YOUR OBJECTIVE:
Among the lines below, list those containing the string "information".

■ ■ ■ ■

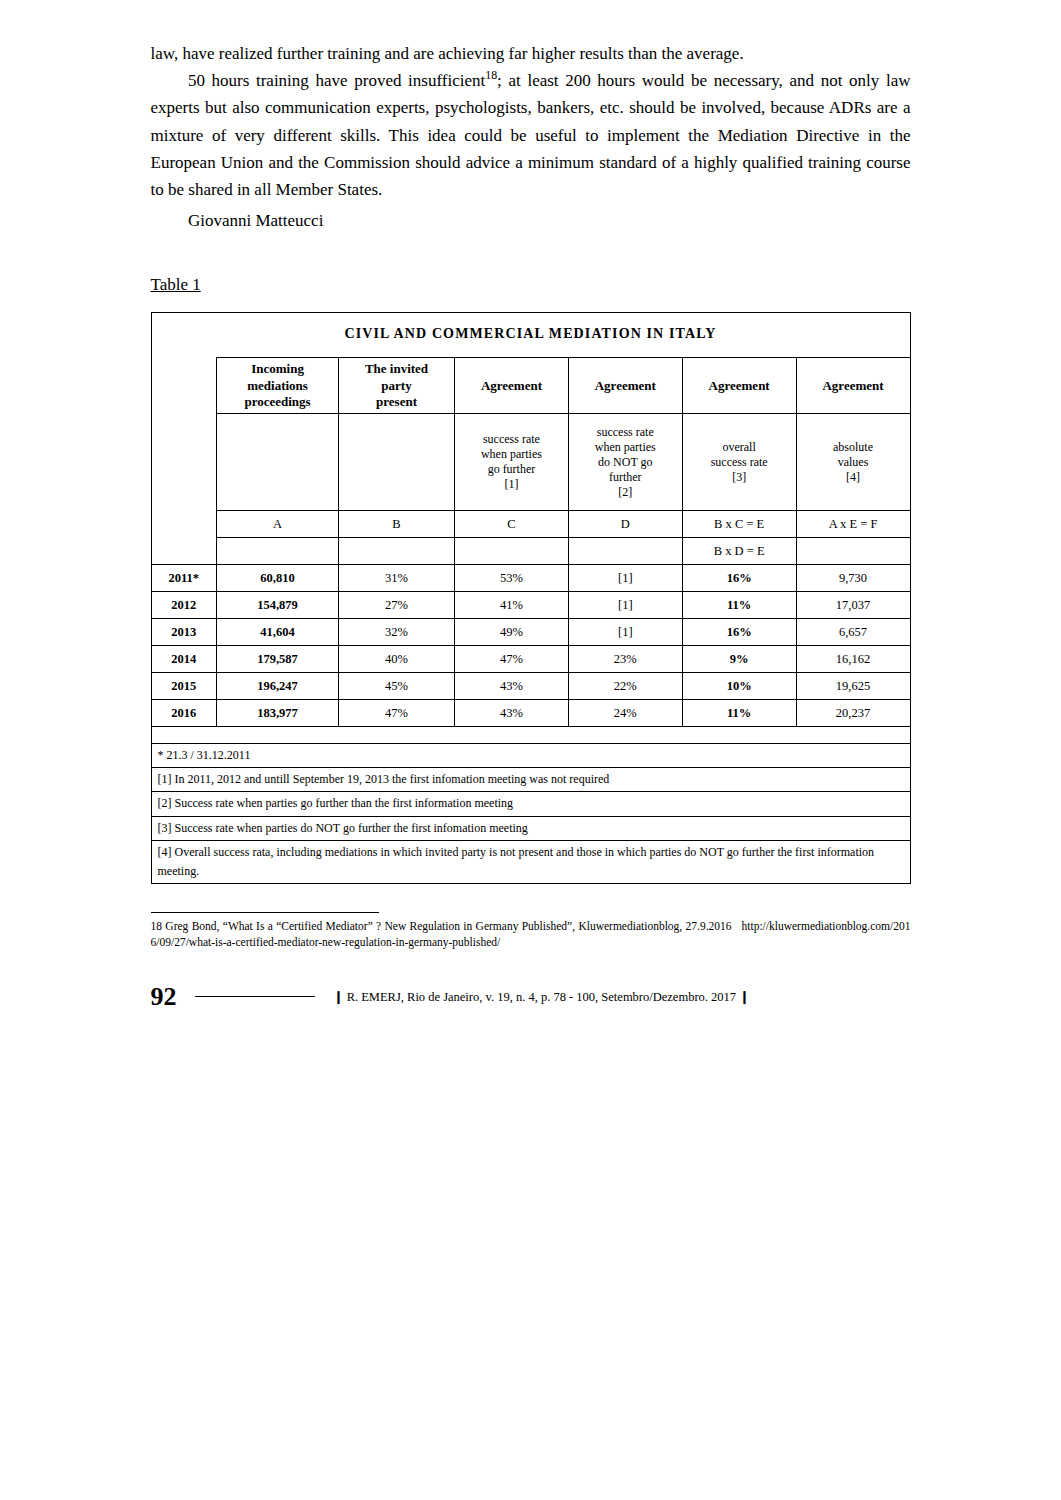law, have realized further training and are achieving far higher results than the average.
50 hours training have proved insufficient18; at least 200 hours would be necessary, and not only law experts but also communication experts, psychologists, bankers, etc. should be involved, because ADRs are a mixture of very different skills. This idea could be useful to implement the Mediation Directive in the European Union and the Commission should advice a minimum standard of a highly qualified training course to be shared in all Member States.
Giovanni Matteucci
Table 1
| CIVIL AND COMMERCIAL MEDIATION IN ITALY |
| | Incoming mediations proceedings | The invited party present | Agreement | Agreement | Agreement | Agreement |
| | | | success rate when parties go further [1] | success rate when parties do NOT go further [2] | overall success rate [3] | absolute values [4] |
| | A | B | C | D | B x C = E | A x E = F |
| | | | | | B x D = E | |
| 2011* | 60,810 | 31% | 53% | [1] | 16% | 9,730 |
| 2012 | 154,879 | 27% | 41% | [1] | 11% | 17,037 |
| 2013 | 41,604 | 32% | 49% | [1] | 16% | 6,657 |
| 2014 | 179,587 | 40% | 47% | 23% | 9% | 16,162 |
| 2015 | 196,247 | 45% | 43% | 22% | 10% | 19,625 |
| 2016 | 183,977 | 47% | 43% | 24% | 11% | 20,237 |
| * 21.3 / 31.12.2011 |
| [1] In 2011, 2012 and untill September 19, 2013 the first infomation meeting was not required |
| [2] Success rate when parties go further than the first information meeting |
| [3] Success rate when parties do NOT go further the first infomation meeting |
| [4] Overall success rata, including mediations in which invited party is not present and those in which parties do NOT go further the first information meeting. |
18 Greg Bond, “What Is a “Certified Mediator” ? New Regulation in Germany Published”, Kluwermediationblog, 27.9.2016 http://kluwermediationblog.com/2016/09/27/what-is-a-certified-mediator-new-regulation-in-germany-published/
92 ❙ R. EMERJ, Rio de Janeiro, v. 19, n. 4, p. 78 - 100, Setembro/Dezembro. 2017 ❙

■ ■ ■ ■

EXERCISE RESPONSE:
| [2] Success rate when parties go further than the first information meeting |
| [4] Overall success rata, including mediations in which invited party is not present and those in which parties do NOT go further the first information meeting. |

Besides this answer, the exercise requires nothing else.